◆ TASK TO CARRY OUT ◆
Show the lines below where "symbol" occurs.

◆ TASK MATERIAL ◆
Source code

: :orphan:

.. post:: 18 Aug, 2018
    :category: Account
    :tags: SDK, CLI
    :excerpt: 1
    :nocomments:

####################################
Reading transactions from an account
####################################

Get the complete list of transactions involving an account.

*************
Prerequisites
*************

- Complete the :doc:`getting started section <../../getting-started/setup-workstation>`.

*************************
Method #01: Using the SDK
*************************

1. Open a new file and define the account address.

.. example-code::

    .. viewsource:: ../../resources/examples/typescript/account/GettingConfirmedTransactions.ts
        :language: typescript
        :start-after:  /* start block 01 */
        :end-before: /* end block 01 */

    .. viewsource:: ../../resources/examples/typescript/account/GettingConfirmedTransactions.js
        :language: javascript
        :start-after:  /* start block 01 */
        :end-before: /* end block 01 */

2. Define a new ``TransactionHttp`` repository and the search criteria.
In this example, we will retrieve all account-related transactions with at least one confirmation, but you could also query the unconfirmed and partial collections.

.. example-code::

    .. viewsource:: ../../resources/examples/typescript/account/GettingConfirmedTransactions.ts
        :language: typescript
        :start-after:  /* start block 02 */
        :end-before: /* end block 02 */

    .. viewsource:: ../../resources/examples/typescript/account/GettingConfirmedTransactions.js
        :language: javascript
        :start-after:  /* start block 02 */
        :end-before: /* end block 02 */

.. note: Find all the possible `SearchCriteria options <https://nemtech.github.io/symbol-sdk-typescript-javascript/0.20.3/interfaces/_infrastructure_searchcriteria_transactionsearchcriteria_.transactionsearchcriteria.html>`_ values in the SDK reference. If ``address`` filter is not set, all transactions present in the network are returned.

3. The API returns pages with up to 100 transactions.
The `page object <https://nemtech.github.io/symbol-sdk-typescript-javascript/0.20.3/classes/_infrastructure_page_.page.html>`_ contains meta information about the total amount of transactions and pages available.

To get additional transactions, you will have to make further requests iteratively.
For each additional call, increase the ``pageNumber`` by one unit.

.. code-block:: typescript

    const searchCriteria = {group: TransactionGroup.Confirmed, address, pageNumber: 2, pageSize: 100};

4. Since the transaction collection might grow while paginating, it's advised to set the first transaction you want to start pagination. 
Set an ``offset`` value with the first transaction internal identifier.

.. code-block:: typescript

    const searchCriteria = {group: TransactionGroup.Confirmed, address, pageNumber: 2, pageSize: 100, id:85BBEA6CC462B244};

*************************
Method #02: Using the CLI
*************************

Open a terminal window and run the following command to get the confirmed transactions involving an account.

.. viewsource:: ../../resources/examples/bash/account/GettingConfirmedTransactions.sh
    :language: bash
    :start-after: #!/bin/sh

◆ THE COMPLETED TASK ◆
.. note: Find all the possible `SearchCriteria options <https://nemtech.github.io/symbol-sdk-typescript-javascript/0.20.3/interfaces/_infrastructure_searchcriteria_transactionsearchcriteria_.transactionsearchcriteria.html>`_ values in the SDK reference. If ``address`` filter is not set, all transactions present in the network are returned.
The `page object <https://nemtech.github.io/symbol-sdk-typescript-javascript/0.20.3/classes/_infrastructure_page_.page.html>`_ contains meta information about the total amount of transactions and pages available.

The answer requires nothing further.